# 1/4" vs 3/8" lines; Digital vs Manual Controls



## GrkPranksta69 (Jan 11, 2009)

I was looking to go air ride on my MK5 Jetta next month and I was wondering what would be better for a first air ride kit. Would it be better to go with the manual controls which has 1/4" lines or go with digital controls which have the 3/8" lines? I've only seen a video with 1/2" lines and if yall could post a video to show the difference that would be great. Thanks


----------



## derryo (Apr 16, 2007)

search is your friend
like everyone else will tell you, its personal preference. i am going to stick with manual controls i think. diesel golf with manual windows, only fitting to stick with manual air








definitely 1/4" line too. i am not trying to hop my vehicle.


----------



## VR6~aholic (Oct 1, 2008)

*FV-QR*

3/8 lines is not going to hop your car.








3/8 isn't bad but you'll most likely want flow controls. As stated in other threads, you really don't need it but if you want things a bit quicker it will work. The cost will also go up for it a little.


----------



## derryo (Apr 16, 2007)

*Re: FV-QR (VR6~aholic)*


_Quote, originally posted by *VR6~aholic* »_3/8 lines is not going to hop your car.

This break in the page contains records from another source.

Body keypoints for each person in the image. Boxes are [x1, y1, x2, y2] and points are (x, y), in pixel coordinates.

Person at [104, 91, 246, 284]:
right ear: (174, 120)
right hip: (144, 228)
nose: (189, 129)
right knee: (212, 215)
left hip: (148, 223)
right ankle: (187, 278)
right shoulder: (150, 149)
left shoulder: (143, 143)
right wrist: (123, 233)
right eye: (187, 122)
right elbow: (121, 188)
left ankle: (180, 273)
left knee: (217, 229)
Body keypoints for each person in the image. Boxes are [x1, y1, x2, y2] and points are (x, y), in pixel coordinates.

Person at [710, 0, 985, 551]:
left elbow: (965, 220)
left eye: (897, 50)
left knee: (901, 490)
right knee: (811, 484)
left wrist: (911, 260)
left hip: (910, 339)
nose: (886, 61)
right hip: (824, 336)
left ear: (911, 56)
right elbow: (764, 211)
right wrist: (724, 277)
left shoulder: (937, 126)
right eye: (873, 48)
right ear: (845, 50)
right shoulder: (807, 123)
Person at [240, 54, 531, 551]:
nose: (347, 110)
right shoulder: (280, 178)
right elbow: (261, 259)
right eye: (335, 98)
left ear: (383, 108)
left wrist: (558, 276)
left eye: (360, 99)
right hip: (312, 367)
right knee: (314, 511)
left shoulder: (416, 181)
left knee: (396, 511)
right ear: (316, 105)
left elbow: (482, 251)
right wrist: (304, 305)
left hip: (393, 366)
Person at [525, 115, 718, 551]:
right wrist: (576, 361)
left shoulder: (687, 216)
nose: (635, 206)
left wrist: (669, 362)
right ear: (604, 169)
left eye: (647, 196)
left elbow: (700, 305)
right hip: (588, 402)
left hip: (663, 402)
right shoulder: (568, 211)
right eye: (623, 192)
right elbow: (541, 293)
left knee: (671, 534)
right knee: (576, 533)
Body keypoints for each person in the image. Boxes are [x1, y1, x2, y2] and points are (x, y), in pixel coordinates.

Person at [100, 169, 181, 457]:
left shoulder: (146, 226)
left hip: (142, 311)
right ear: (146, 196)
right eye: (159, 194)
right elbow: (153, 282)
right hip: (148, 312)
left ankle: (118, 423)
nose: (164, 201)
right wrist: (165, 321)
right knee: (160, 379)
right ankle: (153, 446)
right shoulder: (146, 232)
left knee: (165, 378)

3/8 isn't bad but you'll most likely want flow controls. As stated in other threads, you really don't need it but if you want things a bit quicker it will work. The cost will also go up for it a little. 

it was an exaggeration haha







but i like slow, like my tdi


----------



## Dangler (Sep 27, 2001)

*FV-QR*

i have 3/8" lines up front with flow controls dialed down and 1/4" lines in the rear with flow controls all the way open. Im probably going to covert to 1/4" lines up front, easier to route through the car. 3/8" are quick even on my Audi A4. I have a Ridepro e2 management with their "big red" manifold.


----------